The chosen people have the status of being chosen. They are become invested in the system, and gain resourced distributed by the system. Their compliance is supported by the carrot of a pursuit of happiness and the stick of being cast from the system into a world where they cannot survive, that is the pursuit of misery.
At that time when we had the capability of surviving without the division of labor, we would say, fuck that, and many of us would just go do something other than play this stupid game. We would grow our malt and wheat and drink our beer and do our may pole dances and what have you. Screw industrialization.
If we divided equally the capital produced by the people of the United States, poverty would be no more and neither would wealth.
But that was never really in the cards. A few people who made this trade made better trades since they are the owners. And the rest of us are the producers; nonetheless, this system has proven to be dynamic, productive of wealth, and destructive to our planet. While we are now facing the downside of progress and generations of productivity (as in mass species extinction and global warming) on the whole this system has produced a highly mobile and less caste-based social system than our previous farming economies. It is less organic than our hunter-gather forbearers but they didn’t have Twitter, so we can call it a draw.
The system as it still still lends itself toward social stratification. At the top are a few enormously wealthy families, at the bottom are a large number of disenfranchised. In the upper middle is the churn of producers, the people who must work to make the system work. They must work to put in their lot into the collective labor pool that is a result of the division of labor. The fruit of the pool is more productivity as a whole than what we would produce separately. The fruit for the top families is wealth that would could not be conceived by Charlemagne or the richest feudal emperor. The fruit for the producers has been up until this generation a gradually increasing standard of living that in fact rivaled the quality of lives of feudal lords under the previous Agrarian system. And we were capable of taking care of even our disenfranchised to a degree; although we have always had trouble with the people who opt out of the entire division of labor thing. Technically they should be people who have dissolved membership to the State and live like wild deer or something. They are a problem and will always be. In Brave New World these are The Wild Men.
To even talk about The State as an entity smacks of socialism. And yet the concept of our belonging to a state, such as I am a citizen of the United States, is more of a feature of my being an individual than my gender. We are all members of states.
While this may sound like a socialist proposition, it is larger than a pure ‘ism’ and speaks directly to the function of The State and our roles as citizens of the state. For nearly all of us, including farmers, we work jobs that do not produce something that we can directly survive on.

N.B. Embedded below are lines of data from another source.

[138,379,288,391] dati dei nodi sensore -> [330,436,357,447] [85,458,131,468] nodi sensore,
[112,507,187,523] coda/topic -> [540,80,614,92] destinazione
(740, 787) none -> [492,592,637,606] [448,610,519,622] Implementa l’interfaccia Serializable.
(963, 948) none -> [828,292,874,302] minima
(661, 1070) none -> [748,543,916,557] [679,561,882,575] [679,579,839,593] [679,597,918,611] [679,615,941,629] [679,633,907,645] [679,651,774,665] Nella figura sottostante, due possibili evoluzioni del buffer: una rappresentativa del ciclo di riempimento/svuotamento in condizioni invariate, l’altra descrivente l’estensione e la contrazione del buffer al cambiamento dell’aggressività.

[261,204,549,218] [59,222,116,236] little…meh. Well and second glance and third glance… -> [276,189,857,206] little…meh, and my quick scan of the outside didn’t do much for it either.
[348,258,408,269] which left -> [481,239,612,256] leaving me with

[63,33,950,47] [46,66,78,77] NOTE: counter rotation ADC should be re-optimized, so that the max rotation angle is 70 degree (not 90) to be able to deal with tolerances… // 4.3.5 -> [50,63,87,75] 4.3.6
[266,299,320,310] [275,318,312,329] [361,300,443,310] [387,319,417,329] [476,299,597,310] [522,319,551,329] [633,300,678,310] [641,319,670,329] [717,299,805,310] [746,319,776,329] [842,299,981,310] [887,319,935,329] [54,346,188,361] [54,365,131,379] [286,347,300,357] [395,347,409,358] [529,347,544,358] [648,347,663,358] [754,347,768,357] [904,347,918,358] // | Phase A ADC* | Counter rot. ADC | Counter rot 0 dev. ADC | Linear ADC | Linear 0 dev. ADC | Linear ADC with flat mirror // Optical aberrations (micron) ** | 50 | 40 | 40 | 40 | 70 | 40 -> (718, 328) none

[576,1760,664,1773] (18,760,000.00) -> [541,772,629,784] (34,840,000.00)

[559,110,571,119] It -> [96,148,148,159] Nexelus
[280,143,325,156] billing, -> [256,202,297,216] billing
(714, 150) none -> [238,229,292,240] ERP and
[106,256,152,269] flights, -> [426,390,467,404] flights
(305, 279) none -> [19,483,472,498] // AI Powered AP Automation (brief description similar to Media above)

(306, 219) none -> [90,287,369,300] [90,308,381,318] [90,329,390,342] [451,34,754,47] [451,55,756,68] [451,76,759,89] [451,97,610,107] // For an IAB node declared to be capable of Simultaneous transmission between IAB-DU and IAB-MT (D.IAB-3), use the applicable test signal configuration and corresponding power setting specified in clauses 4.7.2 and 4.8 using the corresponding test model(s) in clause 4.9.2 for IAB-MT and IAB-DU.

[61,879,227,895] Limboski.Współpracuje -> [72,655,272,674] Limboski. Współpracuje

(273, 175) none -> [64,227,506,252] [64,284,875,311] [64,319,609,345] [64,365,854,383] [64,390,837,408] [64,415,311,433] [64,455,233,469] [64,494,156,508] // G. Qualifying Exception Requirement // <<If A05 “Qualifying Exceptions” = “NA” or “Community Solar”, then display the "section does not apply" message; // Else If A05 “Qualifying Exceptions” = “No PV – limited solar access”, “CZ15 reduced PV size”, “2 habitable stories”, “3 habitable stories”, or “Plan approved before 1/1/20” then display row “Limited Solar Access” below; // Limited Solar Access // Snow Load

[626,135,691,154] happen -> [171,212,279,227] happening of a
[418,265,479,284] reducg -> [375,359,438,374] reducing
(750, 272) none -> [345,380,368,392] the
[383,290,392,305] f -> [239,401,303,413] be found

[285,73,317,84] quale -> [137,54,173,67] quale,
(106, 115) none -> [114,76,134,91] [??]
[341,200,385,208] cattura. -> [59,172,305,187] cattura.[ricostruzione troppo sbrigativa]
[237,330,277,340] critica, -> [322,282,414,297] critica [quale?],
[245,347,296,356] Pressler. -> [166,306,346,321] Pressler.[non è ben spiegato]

The collective effort divided as it is were produces such an efficiency in the United States, and in fact the world, that the production of food or extraction of natural resources is in fact not the worry for the survival of humanity. Distribution of this surplus is a problem blocked as it is by political and economic walls. But the vast majority of us, in particularly in the post-industrial economies, work such abstract jobs that we would be utterly helpless without The State. We may not be entitled to a job, but are then entitled to 2 million dollars. I think most states would rather we work for it.